Bei einer jüngsten Beratung der Kreisarbeitsgemeinschaft, der alle hauptamtlichen Bürgermeister und Amtsdirektoren angehören, hatte die Kreisverkehrswacht noch einmal die Gelegenheit, ihr Vorhaben vorzustellen und dafür zu werben. In dieser Runde ist das Projekt ausnahmslos begrüßt worden. „Wenn es um unsere Kinder in den Kitas und deren Sicherheit im Straßenverkehr geht, sollten wir nicht über Geld reden“, erklärte der Finsterwalder Bürgermeister Jörg Gampe, zugleich Schirmherr der Kreisverkehrswacht – der wegen der hohen Kinderzahl den größten Zuschuss von allen Kommunen im Kreis schultern muss. Andere sprachen ihren nicht ausgeglichenen Haushalt an, der keine (weiteren) freiwilligen Leistungen zulasse. Es sei für ihn „furchtbar“, dass aus eben diesen Gründen manche Kinder nicht in den Genuss einer solchen Verkehrserziehung kommen können, wie Werner Busse, Bürgermeister von Sonnewalde, bedauert.

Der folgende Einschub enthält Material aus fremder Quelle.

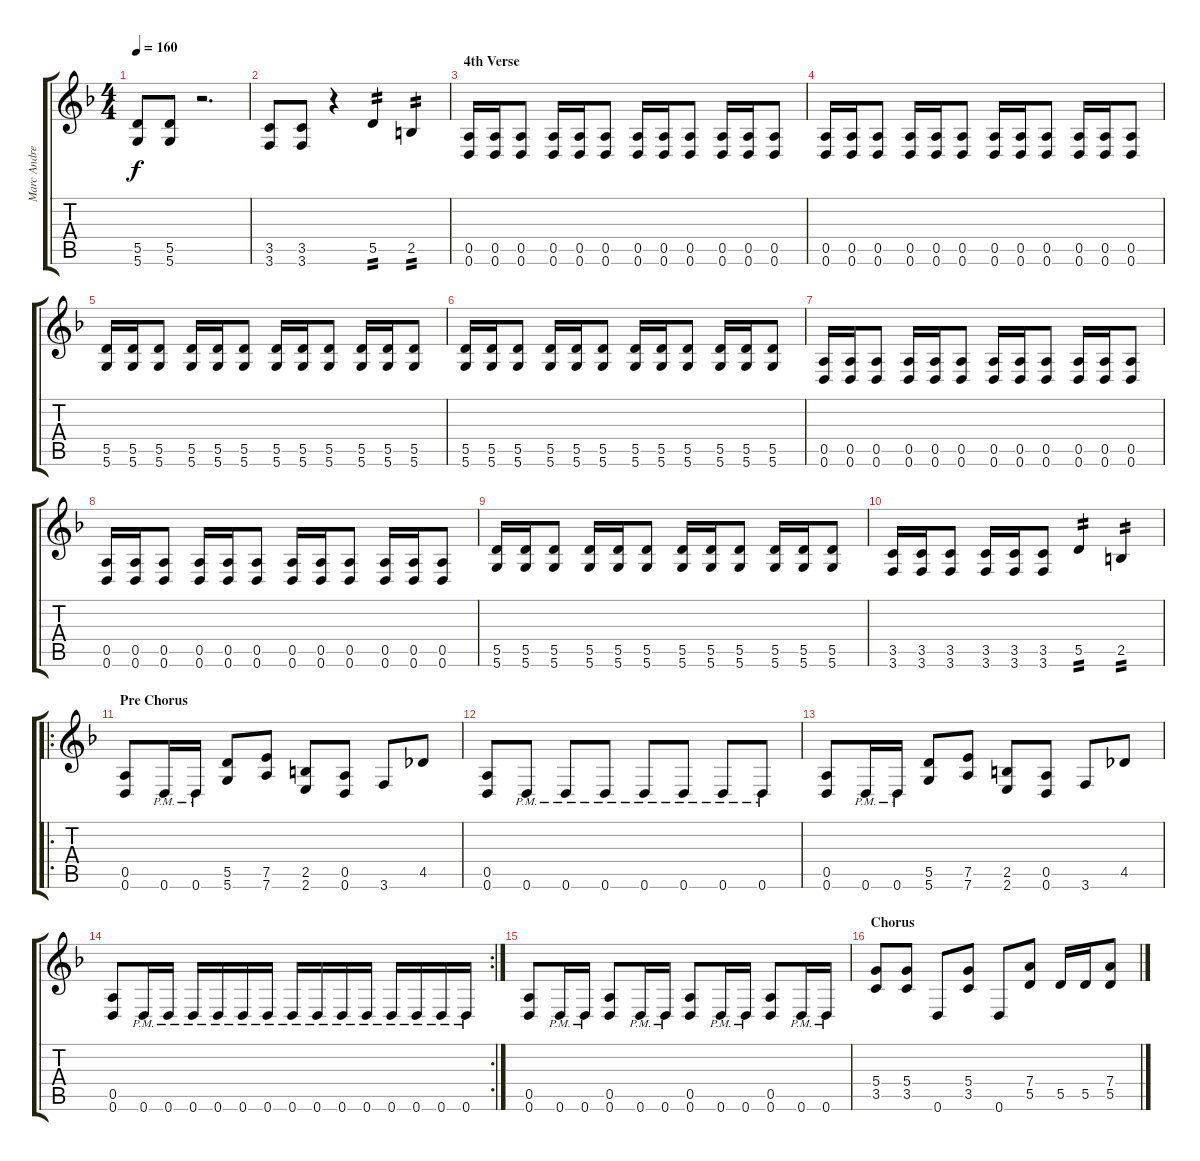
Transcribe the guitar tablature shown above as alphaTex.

\track ("Marc Andre Jolin" "Marc Andre") {instrument distortionguitar}
\staff {score tabs}
\tuning (E4 B3 G3 D3 A2 D2) {hide}
\ts (4 4)
\tempo 160
\clef g2
\ks dminor
(5.5 5.6).8{dy f} (5.5 5.6).8 r.2{d} |
(3.5 3.6).8 (3.5 3.6).8 r.4 5.5.4{tp 2} 2.5.4{tp 2} |
\section ("" "4th Verse")
(0.5 0.6).16 (0.5 0.6).16 (0.5 0.6).8 (0.5 0.6).16 (0.5 0.6).16 (0.5 0.6).8 (0.5 0.6).16 (0.5 0.6).16 (0.5 0.6).8 (0.5 0.6).16 (0.5 0.6).16 (0.5 0.6).8 |
(0.5 0.6).16 (0.5 0.6).16 (0.5 0.6).8 (0.5 0.6).16 (0.5 0.6).16 (0.5 0.6).8 (0.5 0.6).16 (0.5 0.6).16 (0.5 0.6).8 (0.5 0.6).16 (0.5 0.6).16 (0.5 0.6).8 |
(5.5 5.6).16 (5.5 5.6).16 (5.5 5.6).8 (5.5 5.6).16 (5.5 5.6).16 (5.5 5.6).8 (5.5 5.6).16 (5.5 5.6).16 (5.5 5.6).8 (5.5 5.6).16 (5.5 5.6).16 (5.5 5.6).8 |
(5.5 5.6).16 (5.5 5.6).16 (5.5 5.6).8 (5.5 5.6).16 (5.5 5.6).16 (5.5 5.6).8 (5.5 5.6).16 (5.5 5.6).16 (5.5 5.6).8 (5.5 5.6).16 (5.5 5.6).16 (5.5 5.6).8 |
(0.5 0.6).16 (0.5 0.6).16 (0.5 0.6).8 (0.5 0.6).16 (0.5 0.6).16 (0.5 0.6).8 (0.5 0.6).16 (0.5 0.6).16 (0.5 0.6).8 (0.5 0.6).16 (0.5 0.6).16 (0.5 0.6).8 |
(0.5 0.6).16 (0.5 0.6).16 (0.5 0.6).8 (0.5 0.6).16 (0.5 0.6).16 (0.5 0.6).8 (0.5 0.6).16 (0.5 0.6).16 (0.5 0.6).8 (0.5 0.6).16 (0.5 0.6).16 (0.5 0.6).8 |
(5.5 5.6).16 (5.5 5.6).16 (5.5 5.6).8 (5.5 5.6).16 (5.5 5.6).16 (5.5 5.6).8 (5.5 5.6).16 (5.5 5.6).16 (5.5 5.6).8 (5.5 5.6).16 (5.5 5.6).16 (5.5 5.6).8 |
(3.5 3.6).16 (3.5 3.6).16 (3.5 3.6).8 (3.5 3.6).16 (3.5 3.6).16 (3.5 3.6).8 5.5.4{tp 2} 2.5.4{tp 2} |
\ro
\section ("" "Pre Chorus")
(0.5 0.6).8 0.6{pm}.16 0.6{pm}.16 (5.5 5.6).8 (7.5 7.6).8 (2.5 2.6).8 (0.5 0.6).8 3.6.8 4.5.8 |
(0.5 0.6).8 0.6{pm}.8 0.6{pm}.8 0.6{pm}.8 0.6{pm}.8 0.6{pm}.8 0.6{pm}.8 0.6{pm}.8 |
(0.5 0.6).8 0.6{pm}.16 0.6{pm}.16 (5.5 5.6).8 (7.5 7.6).8 (2.5 2.6).8 (0.5 0.6).8 3.6.8 4.5.8 |
\rc 2
(0.5 0.6).8 0.6{pm}.16 0.6{pm}.16 0.6{pm}.16 0.6{pm}.16 0.6{pm}.16 0.6{pm}.16 0.6{pm}.16 0.6{pm}.16 0.6{pm}.16 0.6{pm}.16 0.6{pm}.16 0.6{pm}.16 0.6{pm}.16 0.6{pm}.16 |
(0.5 0.6).8 0.6{pm}.16 0.6{pm}.16 (0.5 0.6).8 0.6{pm}.16 0.6{pm}.16 (0.5 0.6).8 0.6{pm}.16 0.6{pm}.16 (0.5 0.6).8 0.6{pm}.16 0.6{pm}.16 |
\section ("" "Chorus")
(5.4 3.5).8 (5.4 3.5).8 0.6.8 (5.4 3.5).8 0.6.8 (7.4 5.5).8 5.5.16 5.5.16 (7.4 5.5).8
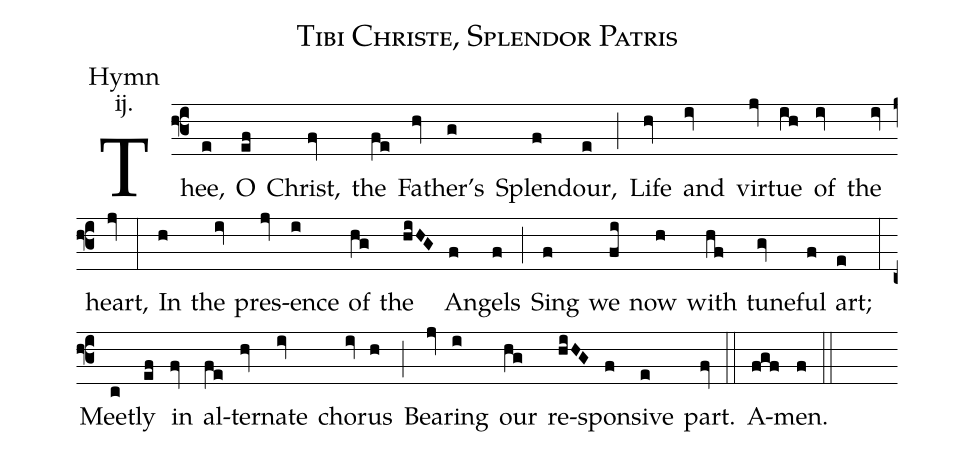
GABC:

name: Tibi Christe, Splendor Patris;
annotation: Hymn;
annotation: ij.;
mode: 2;
office-part: hymnus;
%%
(f3)Thee,(e) O(ef) Christ,(fv) the(fe) Fa(hv)ther’s(g) Splen(f)dour,(e) (;)
Life(hv) and(iv) vir(jv)tue(ih) of(iv) the(iv) heart,(jv) (:)
In(h) the(iv) pres(jv)ence(i) of(hg) the(hiHG) An(f)gels(f) (;)
Sing(f) we(fi) now(h) with(hf) tune(gv)ful(f) art;(e) (:)
Meet(c)ly(ef) in(fv) al(fe)ter(hv)nate(iv) cho(iv)rus(h) (;)
Bear(jv)ing(i) our(hg) re(hiHG)spon(f)sive(e) part.(fv) (::)
A(fgf)men.(f) (::)
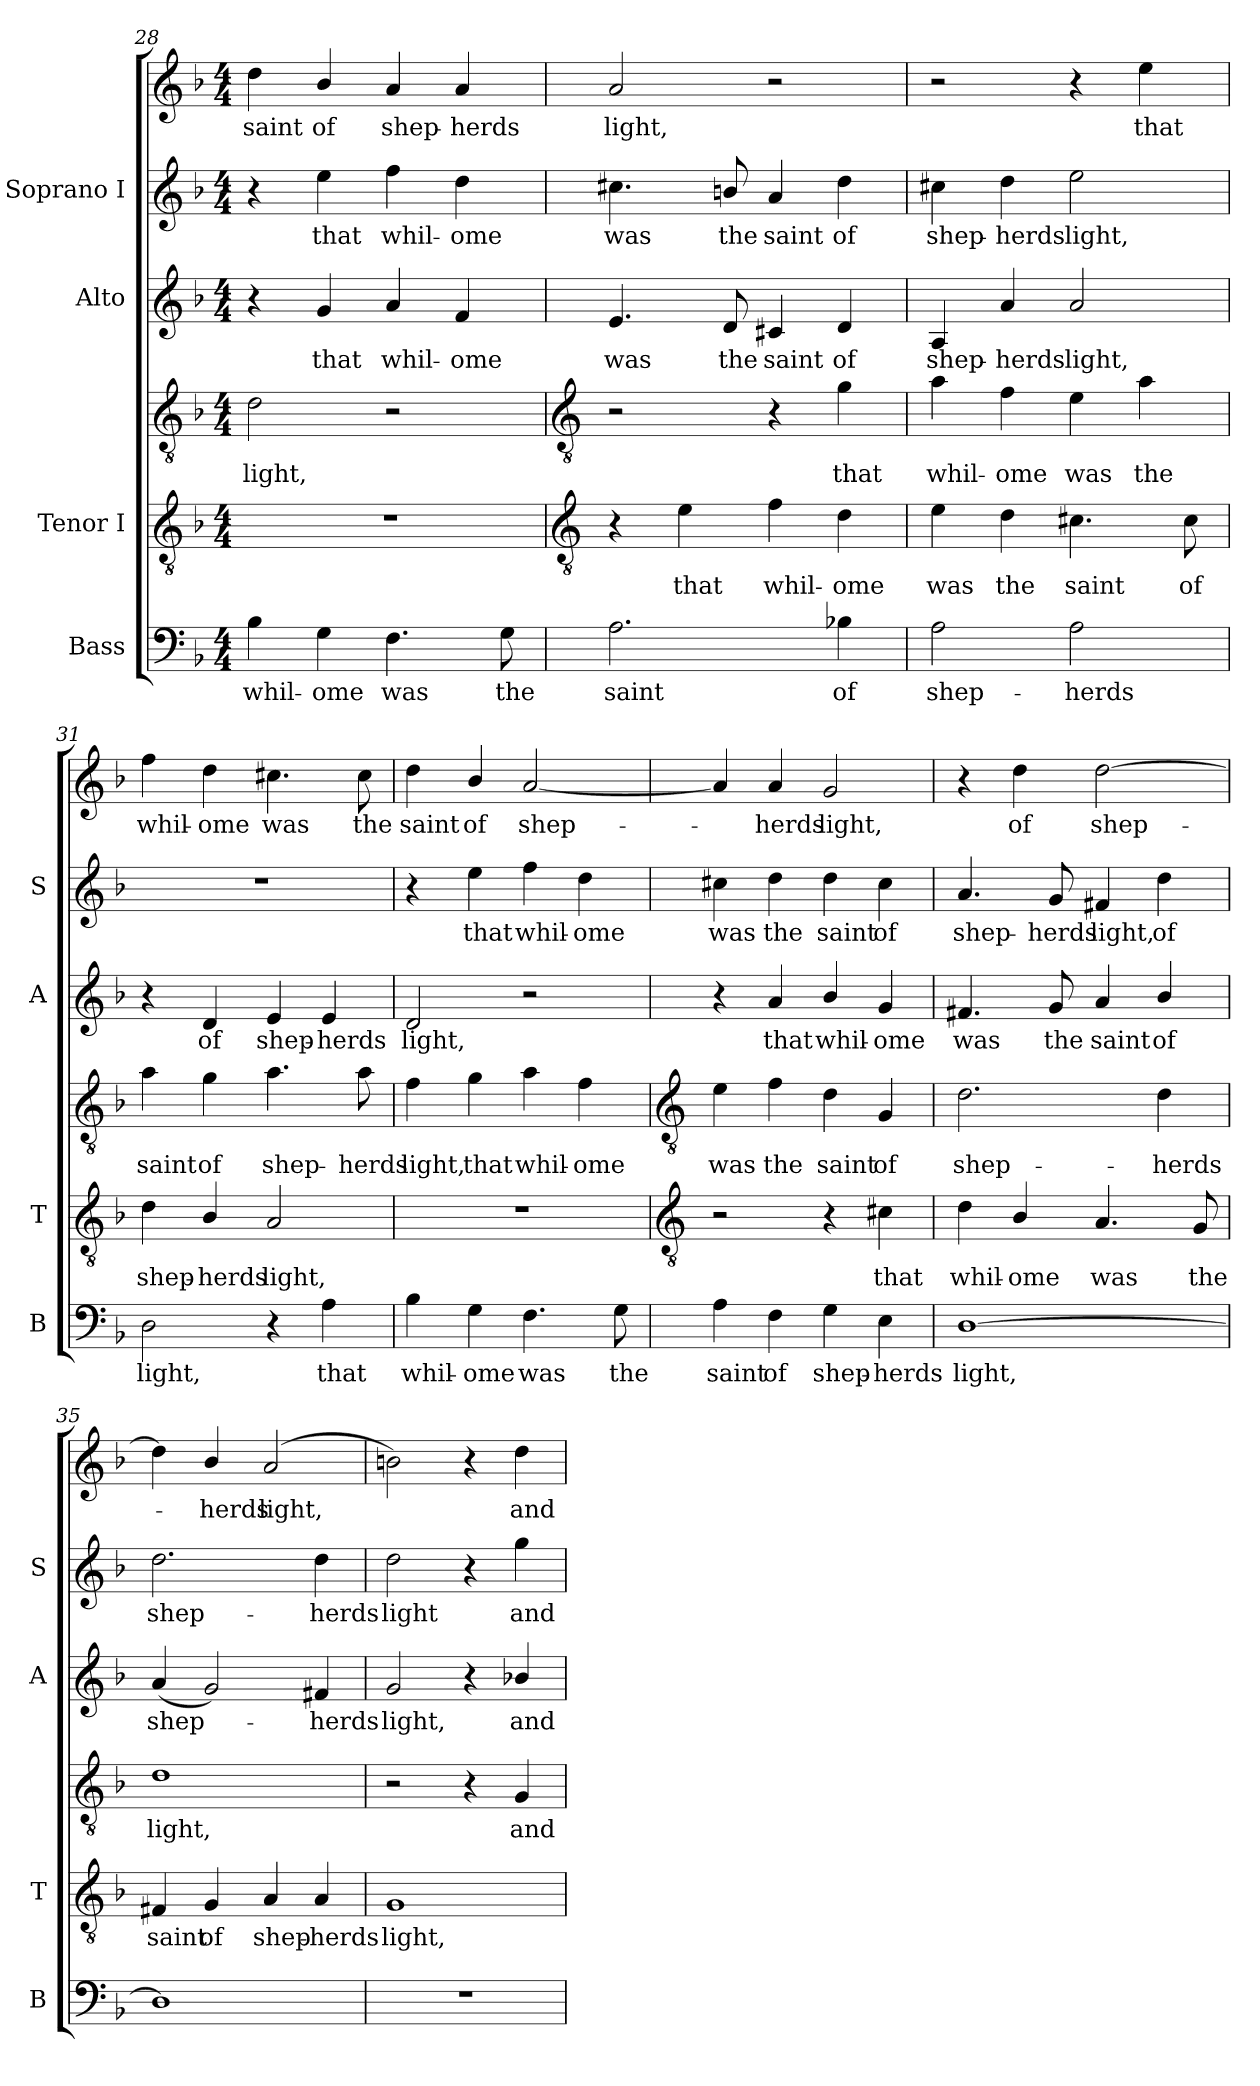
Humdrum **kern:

**kern	**text	**kern	**text	**kern	**text	**kern	**text	**kern	**text	**kern	**text
*part4	*part4	*part3	*part3	*part3	*part3	*part2	*part2	*part1	*part1	*part1	*part1
*staff6	*staff6	*staff5	*staff5	*staff4	*staff4	*staff3	*staff3	*staff2	*staff2	*staff1	*staff1
*I"Bass	*	*I"Tenor I	*	*	*	*I"Alto	*	*I"Soprano I	*	*	*
*I'B	*	*I'T	*	*	*	*I'A	*	*I'S	*	*	*
*clefF4	*	*clefGv2	*	*clefGv2	*	*clefG2	*	*clefG2	*	*clefG2	*
*k[b-]	*	*k[b-]	*	*k[b-]	*	*k[b-]	*	*k[b-]	*	*k[b-]	*
*F:	*	*F:	*	*F:	*	*F:	*	*F:	*	*F:	*
*M4/4	*	*M4/4	*	*M4/4	*	*M4/4	*	*M4/4	*	*M4/4	*
=28	=28	=28	=28	=28	=28	=28	=28	=28	=28	=28	=28
!	!LO:LY:b	!	!	!	!LO:LY:b	!	!	!	!	!	!LO:LY:b
4B-	whil-	1r	.	2d	light,	4r	.	4r	.	4dd	saint
!	!LO:LY:b	!	!	!	!	!	!LO:LY:b	!	!LO:LY:b	!	!LO:LY:b
4G	-ome	.	.	.	.	4g	that	4ee	that	4b-/	of
!	!LO:LY:b	!	!	!	!	!	!LO:LY:b	!	!LO:LY:b	!	!LO:LY:b
4.F	was	.	.	2r	.	4a	whil-	4ff	whil-	4a	shep-
!	!	!	!	!	!	!	!LO:LY:b	!	!LO:LY:b	!	!LO:LY:b
.	.	.	.	.	.	4f	-ome	4dd	-ome	4a	-herds
!	!LO:LY:b	!	!	!	!	!	!	!	!	!	!
8G	the	.	.	.	.	.	.	.	.	.	.
!!LO:LB:g=z
=29	=29	=29	=29	=29	=29	=29	=29	=29	=29	=29	=29
*	*	*clefGv2	*	*clefGv2	*	*	*	*	*	*	*
!	!LO:LY:b	!	!	!	!	!	!LO:LY:b	!	!LO:LY:b	!	!LO:LY:b
2.A	saint	4r	.	2r	.	4.e	was	4.cc#X	was	2a	light,
!	!	!	!LO:LY:b	!	!	!	!	!	!	!	!
.	.	4e	that	.	.	.	.	.	.	.	.
!	!	!	!	!	!	!	!LO:LY:b	!	!LO:LY:b	!	!
.	.	.	.	.	.	8d	the	8bn/	the	.	.
!	!	!	!LO:LY:b	!	!	!	!LO:LY:b	!	!LO:LY:b	!	!
.	.	4f	whil-	4r	.	4c#X	saint	4a	saint	2r	.
!	!LO:LY:b	!	!LO:LY:b	!	!LO:LY:b	!	!LO:LY:b	!	!LO:LY:b	!	!
4B-X	of	4d	-ome	4g	that	4d	of	4dd	of	.	.
=30	=30	=30	=30	=30	=30	=30	=30	=30	=30	=30	=30
!	!LO:LY:b	!	!LO:LY:b	!	!LO:LY:b	!	!LO:LY:b	!	!LO:LY:b	!	!
2A	shep-	4e	was	4a	whil-	4A	shep-	4cc#X	shep-	2r	.
!	!	!	!LO:LY:b	!	!LO:LY:b	!	!LO:LY:b	!	!LO:LY:b	!	!
.	.	4d	the	4f	-ome	4a	-herds	4dd	-herds	.	.
!	!LO:LY:b	!	!LO:LY:b	!	!LO:LY:b	!	!LO:LY:b	!	!LO:LY:b	!	!
2A	-herds	4.c#X	saint	4e	was	2a	light,	2ee	light,	4r	.
!	!	!	!	!	!LO:LY:b	!	!	!	!	!	!LO:LY:b
.	.	.	.	4a	the	.	.	.	.	4ee	that
!	!	!	!LO:LY:b	!	!	!	!	!	!	!	!
.	.	8c#	of	.	.	.	.	.	.	.	.
=31	=31	=31	=31	=31	=31	=31	=31	=31	=31	=31	=31
!	!LO:LY:b	!	!LO:LY:b	!	!LO:LY:b	!	!	!	!	!	!LO:LY:b
2D	light,	4d	shep-	4a	saint	4r	.	1r	.	4ff	whil-
!	!	!	!LO:LY:b	!	!LO:LY:b	!	!LO:LY:b	!	!	!	!LO:LY:b
.	.	4B-/	-herds	4g	of	4d	of	.	.	4dd	-ome
!	!	!	!LO:LY:b	!	!LO:LY:b	!	!LO:LY:b	!	!	!	!LO:LY:b
4r	.	2A	light,	4.a	shep-	4e	shep-	.	.	4.cc#X	was
!	!LO:LY:b	!	!	!	!	!	!LO:LY:b	!	!	!	!
4A	that	.	.	.	.	4e	-herds	.	.	.	.
!	!	!	!	!	!LO:LY:b	!	!	!	!	!	!LO:LY:b
.	.	.	.	8a	-herds	.	.	.	.	8cc#	the
=32	=32	=32	=32	=32	=32	=32	=32	=32	=32	=32	=32
!	!LO:LY:b	!	!	!	!LO:LY:b	!	!LO:LY:b	!	!	!	!LO:LY:b
4B-	whil-	1r	.	4f	light,	2d	light,	4r	.	4dd	saint
!	!LO:LY:b	!	!	!	!LO:LY:b	!	!	!	!LO:LY:b	!	!LO:LY:b
4G	-ome	.	.	4g	that	.	.	4ee	that	4b-/	of
!	!LO:LY:b	!	!	!	!LO:LY:b	!	!	!	!LO:LY:b	!	!LO:LY:b
4.F	was	.	.	4a	whil-	2r	.	4ff	whil-	[2a	shep-
!	!	!	!	!	!LO:LY:b	!	!	!	!LO:LY:b	!	!
.	.	.	.	4f	-ome	.	.	4dd	-ome	.	.
!	!LO:LY:b	!	!	!	!	!	!	!	!	!	!
8G	the	.	.	.	.	.	.	.	.	.	.
!!LO:LB:g=z
=33	=33	=33	=33	=33	=33	=33	=33	=33	=33	=33	=33
*	*	*clefGv2	*	*clefGv2	*	*	*	*	*	*	*
!	!LO:LY:b	!	!	!	!LO:LY:b	!	!	!	!LO:LY:b	!	!
4A	saint	2r	.	4e	was	4r	.	4cc#X	was	4a]	.
!	!LO:LY:b	!	!	!	!LO:LY:b	!	!LO:LY:b	!	!LO:LY:b	!	!LO:LY:b
4F	of	.	.	4f	the	4a	that	4dd	the	4a	herds
!	!LO:LY:b	!	!	!	!LO:LY:b	!	!LO:LY:b	!	!LO:LY:b	!	!LO:LY:b
4G	shep-	4r	.	4d	saint	4b-/	whil-	4dd	saint	2g	light,
!	!LO:LY:b	!	!LO:LY:b	!	!LO:LY:b	!	!LO:LY:b	!	!LO:LY:b	!	!
4E	-herds	4c#X	that	4G	of	4g	-ome	4cc#	of	.	.
=34	=34	=34	=34	=34	=34	=34	=34	=34	=34	=34	=34
!	!LO:LY:b	!	!LO:LY:b	!	!LO:LY:b	!	!LO:LY:b	!	!LO:LY:b	!	!
[1D	light,	4d	whil-	2.d	shep-	4.f#X	was	4.a	shep-	4r	.
!	!	!	!LO:LY:b	!	!	!	!	!	!	!	!LO:LY:b
.	.	4B-/	-ome	.	.	.	.	.	.	4dd	of
!	!	!	!	!	!	!	!LO:LY:b	!	!LO:LY:b	!	!
.	.	.	.	.	.	8g	the	8g	-herds	.	.
!	!	!	!LO:LY:b	!	!	!	!LO:LY:b	!	!LO:LY:b	!	!LO:LY:b
.	.	4.A	was	.	.	4a	saint	4f#X	light,	[2dd	shep-
!	!	!	!	!	!LO:LY:b	!	!LO:LY:b	!	!LO:LY:b	!	!
.	.	.	.	4d	-herds	4b-/	of	4dd	of	.	.
!	!	!	!LO:LY:b	!	!	!	!	!	!	!	!
.	.	8G	the	.	.	.	.	.	.	.	.
=35	=35	=35	=35	=35	=35	=35	=35	=35	=35	=35	=35
!	!	!	!LO:LY:b	!	!LO:LY:b	!	!LO:LY:b	!	!LO:LY:b	!	!
1D]	.	4F#X	saint	1d	light,	(<4a	shep-	2.dd	shep-	4dd]	.
!	!	!	!LO:LY:b	!	!	!	!	!	!	!	!LO:LY:b
.	.	4G	of	.	.	2g)	.	.	.	4b-/	herds
!	!	!	!LO:LY:b	!	!	!	!	!	!	!	!LO:LY:b
.	.	4A	shep-	.	.	.	.	.	.	(<2a	light,
!	!	!	!LO:LY:b	!	!	!	!LO:LY:b	!	!LO:LY:b	!	!
.	.	4A	-herds	.	.	4f#X	herds	4dd	-herds	.	.
=36	=36	=36	=36	=36	=36	=36	=36	=36	=36	=36	=36
!	!	!	!LO:LY:b	!	!	!	!LO:LY:b	!	!LO:LY:b	!	!
1r	.	1G	light,	2r	.	2g	light,	2dd	light	2bn)	.
.	.	.	.	4r	.	4r	.	4r	.	4r	.
!	!	!	!	!	!LO:LY:b	!	!LO:LY:b	!	!LO:LY:b	!	!LO:LY:b
.	.	.	.	4G	and	4b-X/	and	4gg	and	4dd	and
=	=	=	=	=	=	=	=	=	=	=	=
*-	*-	*-	*-	*-	*-	*-	*-	*-	*-	*-	*-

Dabei unterstrich Rainer Genilke, der Präsident der Landesverkehrswacht, bei der Veranstaltung noch einmal, wie wichtig es ist, das Angebot der Kreisverkehrswacht anzunehmen: „2017 gab es 761 Verkehrsunfälle mit Kindern in Brandenburg, das ist Platz 3 im Bundesvergleich. 527 Kinder waren betroffen, alle 18 Minuten verletzten sich Kinder im Straßenverkehr.“ Ein besonders tragischer Fall ereignete sich im Januar 2018 in Brandenburg an der Havel. Ein zehnjähriges Mädchen ist von einem abbiegenden Lkw überrollt worden und verstarb an den Folgen.

Aktuell sind bis jetzt die Hälfte aller betroffenen Kinder in den Kitas des Kreises in das Projekt einbezogen. „Das reicht uns nicht. Wir werden weiter auf die anderen Kommunen zugehen, um sie für eine Unterstützung zu gewinnen. Unser Ziel ist es, dass alle Kinder wissen sollen, wie sie sich richtig auf der Straße verhalten müssen“, erklärt der Vereinsvorsitzende Dieter Babbe.

Inzwischen gibt es auch Hilfe von anderer Seite. Um zu allen Kitas des Kreises gelangen zu können, ist die Anschaffung eines weiteren Transporters notwendig. Während das Auto zum großen Teil von der Landesverkehrswacht beziehungsweise der Landesregierung finanziert wird, schließt die Stiftung der Sparkasse Elbe-Elster eine finanzielle Lücke von 5000 Euro. Roland Neumann, Beigeordneter beim Landkreis, der das Projekt bis dahin maßgeblich begleitet hat, hilft auch an anderer Stelle: Die Gehaltsabrechnung für die beiden Verkehrswächter wird vom Landkreis übernommen, um so den ehrenamtlich geführten Verein zu entlasten. Neumann hat außerdem eingefädelt, dass die Kreisverkehrswacht Elbe-Elster im März zu einer Veranstaltung des Rotary Clubs Herzberg eingeladen ist, um auch hier um Unterstützung für das wichtige Projekt zu werben.